## PROBLEM TO SOLVE
Rewrite the passage on the crim variable, everything from "From the get" down to "1st quantile mark.", using "observations" in place of "samples" each time it occurs.

From the get go, I noticed some high leverage samples because of the crim summary. $75\% $ of the samples have a values less than $3.6$. Yet the maximum goes up to 88.97! We see a similar effect in zn. In the case of age, there is a significant difference between the minimum and the 1st quantile mark.

Let us determine the dependence of this new class high crim with the other features



In [97]:

    
par(mfrow=c(2,2))
boxplot(crim~high_crim, data=new_Boston, xlab="High Crime?", ylab="crim")
boxplot(zn~high_crim, data=new_Boston, xlab="High Crime?", ylab="zn")
boxplot(indus~high_crim, data=new_Boston, xlab="High Crime?", ylab="indus")
boxplot(chas~high_crim, data=new_Boston, xlab="High Crime?", ylab="chas")

## DATASET RECORDS
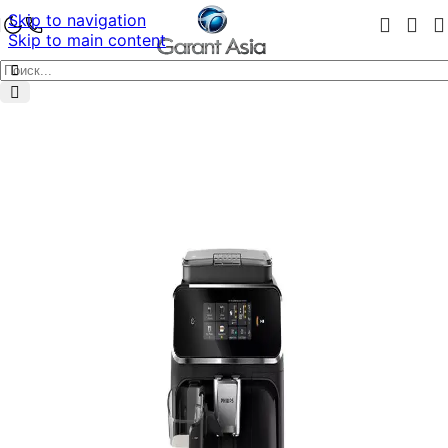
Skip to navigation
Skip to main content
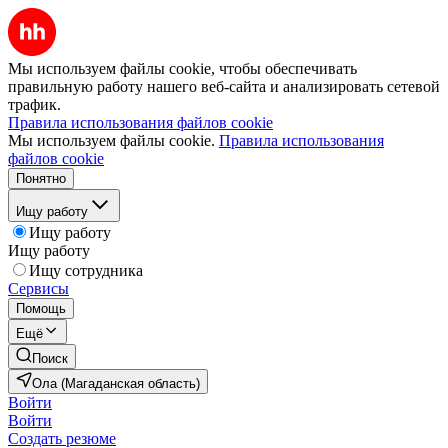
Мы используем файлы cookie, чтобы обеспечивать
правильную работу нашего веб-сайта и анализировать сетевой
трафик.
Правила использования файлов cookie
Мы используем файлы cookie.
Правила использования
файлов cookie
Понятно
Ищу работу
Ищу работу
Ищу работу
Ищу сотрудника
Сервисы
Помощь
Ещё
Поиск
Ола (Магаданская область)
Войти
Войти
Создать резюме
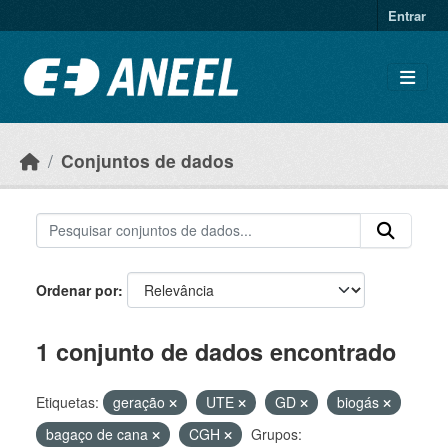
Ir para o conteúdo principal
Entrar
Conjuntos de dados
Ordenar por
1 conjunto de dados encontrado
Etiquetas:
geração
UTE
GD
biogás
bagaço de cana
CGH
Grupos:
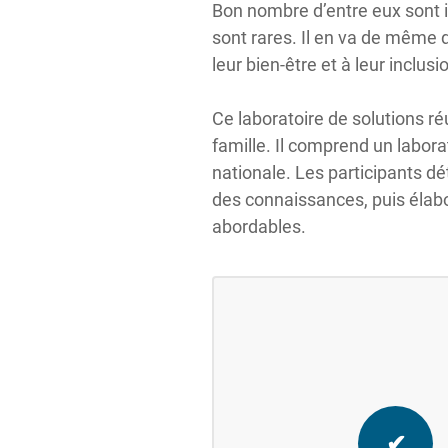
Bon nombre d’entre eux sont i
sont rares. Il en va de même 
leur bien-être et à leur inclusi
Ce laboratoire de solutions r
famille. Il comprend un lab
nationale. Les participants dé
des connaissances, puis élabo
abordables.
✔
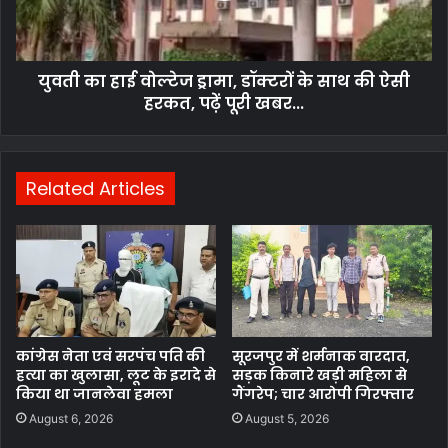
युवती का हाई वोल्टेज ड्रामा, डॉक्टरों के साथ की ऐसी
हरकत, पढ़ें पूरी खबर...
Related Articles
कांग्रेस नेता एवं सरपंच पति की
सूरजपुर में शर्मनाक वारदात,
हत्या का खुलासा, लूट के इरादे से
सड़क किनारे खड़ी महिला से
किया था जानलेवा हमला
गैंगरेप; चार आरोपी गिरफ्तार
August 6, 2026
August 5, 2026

## REPLY
From the get go, I noticed some high leverage observations because of the crim summary. $75\% $ of the observations have a values less than $3.6$. Yet the maximum goes up to 88.97! We see a similar effect in zn. In the case of age, there is a significant difference between the minimum and the 1st quantile mark.